Mere days after becoming 2022 WNBA champions with their Las Vegas Aces, season MVP A’ja Wilson, All-star one Kelsey Plum and Finals Most Valuable Player Chelsea Gray were prepping for the FIBA World Cup in Australia.
A week later, Down Under, they each added a gold medal to their trophy cabinets.
Wilson’s resume for the year reads like Hall hoop history. WNBA All-star. All 1st Team. Leader in blocks. Defensive Player of the Year. Most Valuable Player. Commissioner’s Cup championship. Women’s National Basketball Association champion. FIBA World Cup All-star 5. Of course, World Cup champion. And FIBA MVP too.
Kendrick Lamar album, number three.
Statistically the greatest ever in their world dominance (it wasn’t even funny how they handled Korea). This is a US women’s basketball team, fresh off tearing through Tokyo to win more Olympic Golds in a row than the men.
It’s just automatic. Like driving a car, or the lane. Brushing your teeth in the morning. Taking out the trash at night.
Saturday in Sydney they finished off China, 83-61, to become the world’s greatest, again. Make that 60 straight wins in world and Olympic competition since 2006. Even the Dream Team couldn’t imagine dominance like this.
It’s special. Like Seattle Storm legend Lauren Jackson returning one last time for her Opals, back home. Retiring like former teammate Sue Bird.
The win over China became the largest point margin since 1983. Reminding us of their brothers in Barcelona, 1992, Team USA beat the rest of the planet right off the axis. By an average of 40.75. Besting their Beijing advantage of 37.625, back in 2008.
Kendrick Lamar, albu…you get the idea.
The rest of the world seemed damned against the Stars and Stripes, who were without Bird, fellow retiree Sylvia Fowles, fellow GOAT Diana Taurasi and now former teammate Tina Charles. And also, of course, the great Brittney Griner. Washington Mystics draftee Shakira Austin (the third pick, about to make the world sick) tweeted it best, “BG should have another medal.

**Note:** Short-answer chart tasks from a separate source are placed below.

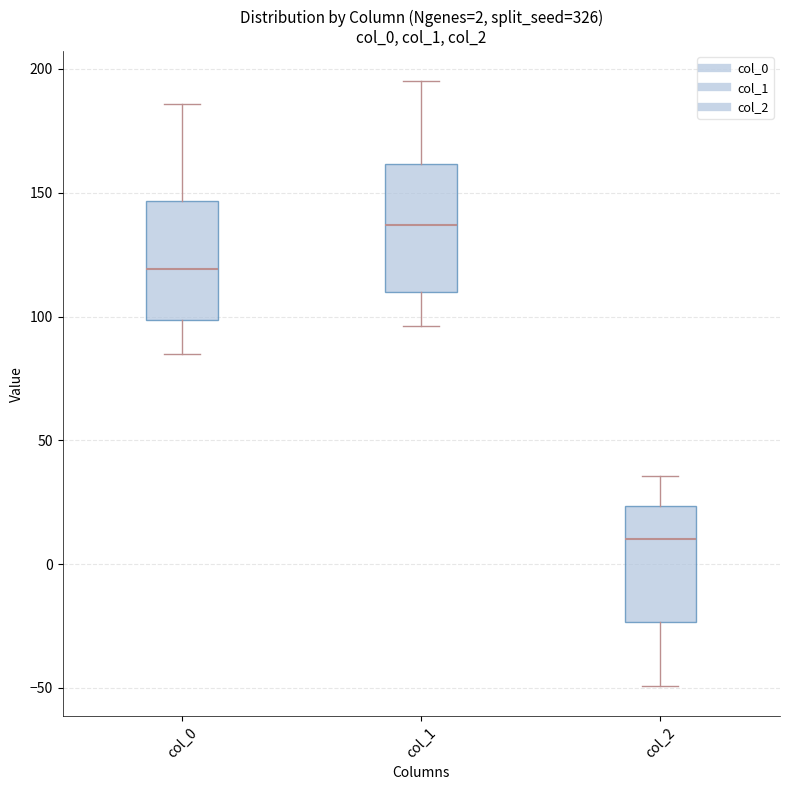

Which box has the highest median line?

col_1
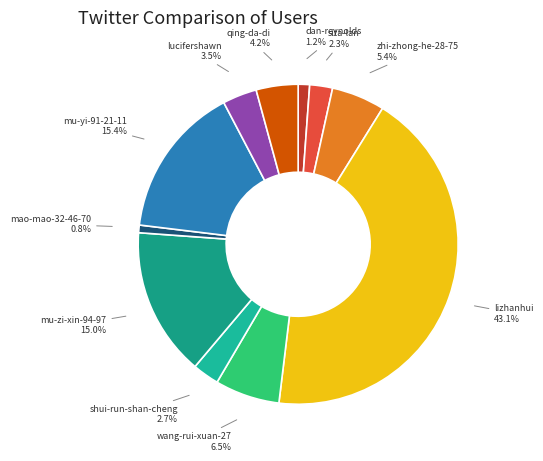

Is the sum of qing-da-di and zhi-zhong-he-28-75 greater than half?

No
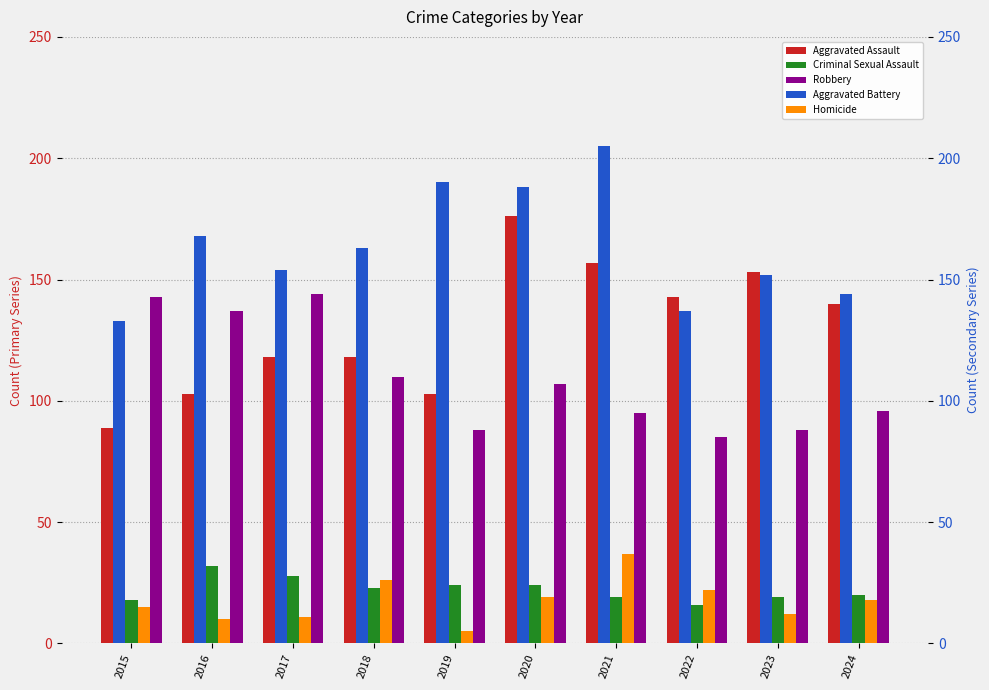

What is the sum of the Aggravated Battery values at 2022 and 2019?

327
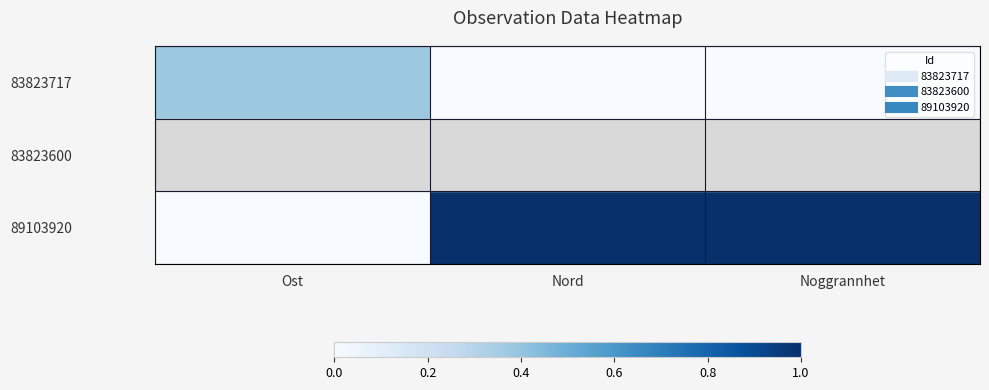

What is the greatest value displayed?

1.0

FREE HER.”
Our protest sentiments exactly.
Minnesota Lynx coach Cheryl Reeve replaced the great Dawn Staley, too. Leading the young, legendary likes of Breanna Stewart, Jewell Loyd, Kahleah Copper, Sabrina Ionescu and many more to a podium finish in pole position for this global race.
It was business as usual for the rest of the US on what A’ja Wilson dubbed “a business trip”. It’s not disrespect. She just puts on her hard hat before her championship cap. She’s been going to work all year.
In a spoilt summer of women’s and international basketball, we now have the new NBA year to look forward to and its preseason Global Games, as one scorching season wraps ready for another. As for the US women, they will mark their 2024 diaries for Paris, where they look to continue their je ne sais quoi.